▶ _Request_: In the material below, find each line that contains the word "Laurel" and copy it.

▶ _Record extracts_:
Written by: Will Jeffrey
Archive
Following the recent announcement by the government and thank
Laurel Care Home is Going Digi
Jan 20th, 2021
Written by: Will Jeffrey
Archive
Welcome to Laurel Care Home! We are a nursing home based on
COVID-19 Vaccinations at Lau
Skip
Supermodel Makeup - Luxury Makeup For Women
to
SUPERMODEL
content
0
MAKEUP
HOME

--

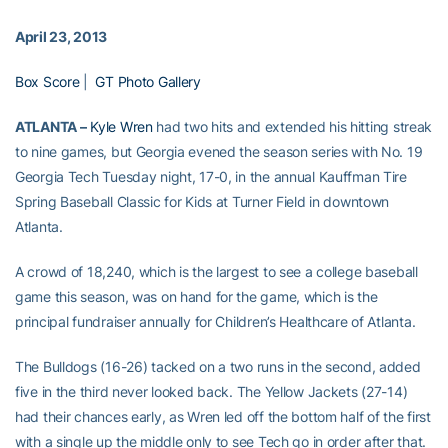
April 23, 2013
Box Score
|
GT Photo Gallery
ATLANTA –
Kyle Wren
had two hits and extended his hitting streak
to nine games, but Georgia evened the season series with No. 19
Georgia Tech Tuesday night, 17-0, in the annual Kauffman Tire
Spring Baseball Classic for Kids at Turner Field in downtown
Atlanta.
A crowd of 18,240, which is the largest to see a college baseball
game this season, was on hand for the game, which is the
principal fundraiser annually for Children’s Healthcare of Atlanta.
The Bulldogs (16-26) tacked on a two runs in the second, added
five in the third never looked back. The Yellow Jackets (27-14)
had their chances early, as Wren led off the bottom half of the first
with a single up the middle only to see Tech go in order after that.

...

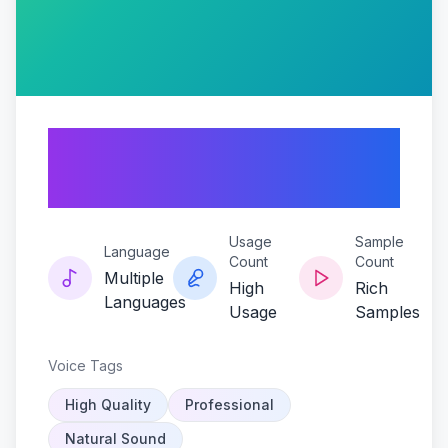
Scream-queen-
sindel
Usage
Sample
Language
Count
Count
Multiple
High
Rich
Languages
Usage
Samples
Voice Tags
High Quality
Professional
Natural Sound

▶ _Solved problem_:
Laurel Care Home is Going Digi
Welcome to Laurel Care Home! We are a nursing home based on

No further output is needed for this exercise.